Saturday 23 March 2019

Still Quarrying 16 - Power Of Promise.

A week without chemotherapy has meant a rise in energy level so it was good to get out yesterday.  We went the Kelvingrove Art Gallery to see the 12 drawings of Leonardo da Vinci.  (That's him on the left). Five hundred years old they are and yet they look as if they have just been produced.  Anatomical studies are precise and one is assured remarkably accurate.  Figures leap out in their vitality and freshness, especially the rather grotesque study of gypsies robbing an unsuspecting traveller.  

I have found this to be the case with much art of a former age.  I will never forget the first time I saw a Van Gogh original.  My interest in Van Gogh goes back to first year at secondary school.  I was never much cop at art but I had a teacher who was a big Van Gogh fan and there were post cards and posters all round his room.  I’m not absolutely sure what drew me to Van Gogh.  Certainly the figures had a cartoonish quality which I could relate to and his colours seemed to explode from the page.  It all seemed to demand my attention.  In later years I would hear someone use all of this to argue that Van Gogh was ‘dubious art’.  All I knew was that this was the first time paintings had had such an immediate effect on me.  

By the time I got to fifth year in school Van Gogh had become one of the most popular and recognisable of artists.  Many a bedroom had a ‘Starry Night’ or ‘Sunflowers’ poster and Don Maclean was singing his moving ‘Vincent’.  ‘I could have told you Vincent/This world was never meant for one as beautiful as you.’  

I was in my late forties before I saw the originals in the Musee D’Orsay in Paris.  As with the Leonardo drawings it was the freshness of the work that amazed me.  It would not have been hard to believe that these were straight off the artist’s easel.  It was hard to tear myself away not least from the ‘Self Portrait’, Vincent looking stern and stoic against a background of swirling patterns which many take to be symbolic of his state of mind.  But it is the eyes that hold you.  How could anyone create something so vital and penetrating out of paint on canvas?  Simon Schama had a television series called Power Of Art which later became a fascinating book.  I knew the power that day.  
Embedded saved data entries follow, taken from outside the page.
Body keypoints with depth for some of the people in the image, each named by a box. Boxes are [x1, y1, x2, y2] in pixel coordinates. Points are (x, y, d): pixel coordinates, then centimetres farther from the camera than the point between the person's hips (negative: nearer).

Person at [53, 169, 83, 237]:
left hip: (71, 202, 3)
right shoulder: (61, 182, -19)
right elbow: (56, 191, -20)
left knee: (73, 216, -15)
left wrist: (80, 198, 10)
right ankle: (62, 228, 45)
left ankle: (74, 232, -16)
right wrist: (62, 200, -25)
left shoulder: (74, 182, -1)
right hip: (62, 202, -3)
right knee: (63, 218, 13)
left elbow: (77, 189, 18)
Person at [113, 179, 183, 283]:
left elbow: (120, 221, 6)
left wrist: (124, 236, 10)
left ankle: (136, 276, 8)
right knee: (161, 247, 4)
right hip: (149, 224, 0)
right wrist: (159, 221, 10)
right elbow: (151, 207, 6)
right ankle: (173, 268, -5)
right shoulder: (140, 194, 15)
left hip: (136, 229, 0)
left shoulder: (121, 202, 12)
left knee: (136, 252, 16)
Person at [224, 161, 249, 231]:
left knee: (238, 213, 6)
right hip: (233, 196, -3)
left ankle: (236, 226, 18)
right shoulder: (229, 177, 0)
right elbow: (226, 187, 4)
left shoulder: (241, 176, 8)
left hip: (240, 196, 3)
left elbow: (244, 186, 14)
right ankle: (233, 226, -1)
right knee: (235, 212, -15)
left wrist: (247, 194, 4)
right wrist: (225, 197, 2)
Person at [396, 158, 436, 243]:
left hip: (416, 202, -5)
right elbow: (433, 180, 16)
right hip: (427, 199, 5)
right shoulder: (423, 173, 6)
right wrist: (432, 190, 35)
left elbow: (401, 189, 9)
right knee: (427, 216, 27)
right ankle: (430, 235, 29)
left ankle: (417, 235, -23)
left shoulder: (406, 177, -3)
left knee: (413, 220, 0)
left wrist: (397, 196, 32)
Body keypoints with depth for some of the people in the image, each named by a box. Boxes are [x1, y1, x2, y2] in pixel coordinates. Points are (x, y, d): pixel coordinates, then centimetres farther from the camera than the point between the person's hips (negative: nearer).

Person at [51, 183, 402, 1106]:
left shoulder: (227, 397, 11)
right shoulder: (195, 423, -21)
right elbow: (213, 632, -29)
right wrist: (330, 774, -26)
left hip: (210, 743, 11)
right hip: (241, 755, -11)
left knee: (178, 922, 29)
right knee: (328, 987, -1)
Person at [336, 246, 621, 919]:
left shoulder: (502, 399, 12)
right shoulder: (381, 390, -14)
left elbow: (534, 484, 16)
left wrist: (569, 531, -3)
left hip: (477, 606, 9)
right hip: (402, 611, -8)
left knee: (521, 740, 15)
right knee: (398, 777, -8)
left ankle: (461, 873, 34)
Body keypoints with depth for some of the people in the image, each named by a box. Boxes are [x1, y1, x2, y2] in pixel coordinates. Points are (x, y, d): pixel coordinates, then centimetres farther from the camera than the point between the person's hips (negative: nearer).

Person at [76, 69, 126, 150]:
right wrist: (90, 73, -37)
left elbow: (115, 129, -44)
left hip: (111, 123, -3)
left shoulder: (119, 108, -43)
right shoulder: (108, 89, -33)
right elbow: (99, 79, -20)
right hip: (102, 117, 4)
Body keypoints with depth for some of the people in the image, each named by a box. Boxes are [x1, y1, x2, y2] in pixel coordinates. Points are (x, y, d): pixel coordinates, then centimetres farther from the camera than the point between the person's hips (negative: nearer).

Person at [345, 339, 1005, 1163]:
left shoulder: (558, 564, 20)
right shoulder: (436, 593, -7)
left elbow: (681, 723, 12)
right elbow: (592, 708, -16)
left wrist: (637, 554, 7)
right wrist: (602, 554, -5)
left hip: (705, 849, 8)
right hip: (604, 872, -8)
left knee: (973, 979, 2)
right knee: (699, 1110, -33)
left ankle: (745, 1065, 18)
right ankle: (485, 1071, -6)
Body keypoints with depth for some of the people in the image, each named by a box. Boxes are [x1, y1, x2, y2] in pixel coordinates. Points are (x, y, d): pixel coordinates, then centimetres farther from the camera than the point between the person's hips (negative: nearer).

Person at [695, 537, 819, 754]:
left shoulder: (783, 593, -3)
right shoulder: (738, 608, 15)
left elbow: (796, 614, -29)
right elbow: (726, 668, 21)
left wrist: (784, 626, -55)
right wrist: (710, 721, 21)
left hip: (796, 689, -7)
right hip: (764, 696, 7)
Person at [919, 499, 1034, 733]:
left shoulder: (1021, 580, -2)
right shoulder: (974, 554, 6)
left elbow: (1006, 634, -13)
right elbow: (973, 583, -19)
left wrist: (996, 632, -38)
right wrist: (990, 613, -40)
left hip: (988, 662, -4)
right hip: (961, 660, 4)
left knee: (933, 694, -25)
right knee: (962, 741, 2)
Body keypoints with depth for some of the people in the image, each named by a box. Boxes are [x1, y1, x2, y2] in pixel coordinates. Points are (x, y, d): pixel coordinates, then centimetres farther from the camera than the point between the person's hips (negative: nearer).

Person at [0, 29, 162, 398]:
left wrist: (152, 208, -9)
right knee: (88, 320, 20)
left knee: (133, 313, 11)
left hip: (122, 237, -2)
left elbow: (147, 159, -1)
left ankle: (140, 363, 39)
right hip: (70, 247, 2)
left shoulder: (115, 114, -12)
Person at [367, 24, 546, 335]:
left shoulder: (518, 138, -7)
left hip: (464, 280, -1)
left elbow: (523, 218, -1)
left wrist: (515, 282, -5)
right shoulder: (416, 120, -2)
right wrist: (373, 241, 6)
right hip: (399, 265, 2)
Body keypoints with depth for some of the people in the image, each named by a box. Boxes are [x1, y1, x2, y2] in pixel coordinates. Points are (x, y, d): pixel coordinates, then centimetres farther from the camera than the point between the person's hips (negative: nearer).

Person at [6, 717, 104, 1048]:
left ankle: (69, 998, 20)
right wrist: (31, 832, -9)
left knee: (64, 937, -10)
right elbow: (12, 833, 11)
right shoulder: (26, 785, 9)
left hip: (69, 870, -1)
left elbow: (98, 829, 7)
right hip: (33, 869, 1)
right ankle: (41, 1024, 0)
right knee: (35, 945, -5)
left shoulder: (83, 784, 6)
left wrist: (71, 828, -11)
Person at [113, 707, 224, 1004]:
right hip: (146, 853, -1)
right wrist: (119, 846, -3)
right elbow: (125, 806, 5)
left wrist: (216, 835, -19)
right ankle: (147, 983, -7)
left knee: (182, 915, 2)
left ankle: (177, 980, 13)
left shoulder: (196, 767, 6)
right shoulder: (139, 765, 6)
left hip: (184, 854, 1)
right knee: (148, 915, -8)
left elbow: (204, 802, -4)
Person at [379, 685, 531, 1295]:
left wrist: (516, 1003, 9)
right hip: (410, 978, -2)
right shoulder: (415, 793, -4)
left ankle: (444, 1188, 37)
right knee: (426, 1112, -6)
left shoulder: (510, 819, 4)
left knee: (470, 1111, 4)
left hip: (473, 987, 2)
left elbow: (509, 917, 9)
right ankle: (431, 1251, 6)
Jeremiah felt that way when he remembered his God and his ‘compassions’, the ways that God had revealed His love for His people.  Calamity had come upon the nation which the prophet felt very deeply at a personal level.  He says:

‘I remember my affliction and my wandering, the bitterness and the gall.  I well remember them, and my soul is downcast within me.’  (Lamentations 3: 19-20)

But then he remembers:

‘Yet this I call to mind and therefore I have hope:  Because of the LORD’s great love we are not consumed, for his compassions never fail.  They are new every morning; great is your faithfulness.  I say to myself, “The LORD is my portion; therefore I will wait for him.” The LORD is good to those whose hope is in him, to the one who seeks him;  it is good to wait quietly for the salvation of the LORD.‘   (Lamentations 3: 21-24)

The prophet stands before the reality of God, all that He  is, all that He has done for His people, all that reveals His love for His people.  It is not a distant memory, not merely a tradition passed on, but ‘new every morning.’ It is possible for him to experience the power of God in the midst of his affliction.   

This is a challenge to me.  Yesterday I experienced the power of art as I did all those years ago in the Musee D’Orsay.  It was immediate, arresting, enriching.  It is not inconceivable that the great Creator is seeking to grasp me in the same way through His Word.  Although let’s be honest, it doesn’t always happen even when we focus on the great promises.  Too often the words seem to slide over the brain without any deep impact.  But in the end that is up to God.  Neither time given or concentration intensified can guarantee the experience we crave.  That would mean God can be manipulated.  We need to tread the same path as the prophet.  It’s not that he is immediately caught up in some wave of spiritual ecstasy.  He remembers the Lord’s great love and faithfulness as it has been revealed to His people and he comes to the place where he can say: ‘The Lord is my portion; therefore I will wait for him.’  


This is often where we find ourselves but we wait with confidence in the God who has revealed Hi love for us in the life, death and resurrection of Jesus.  The compassions of this God will never fail.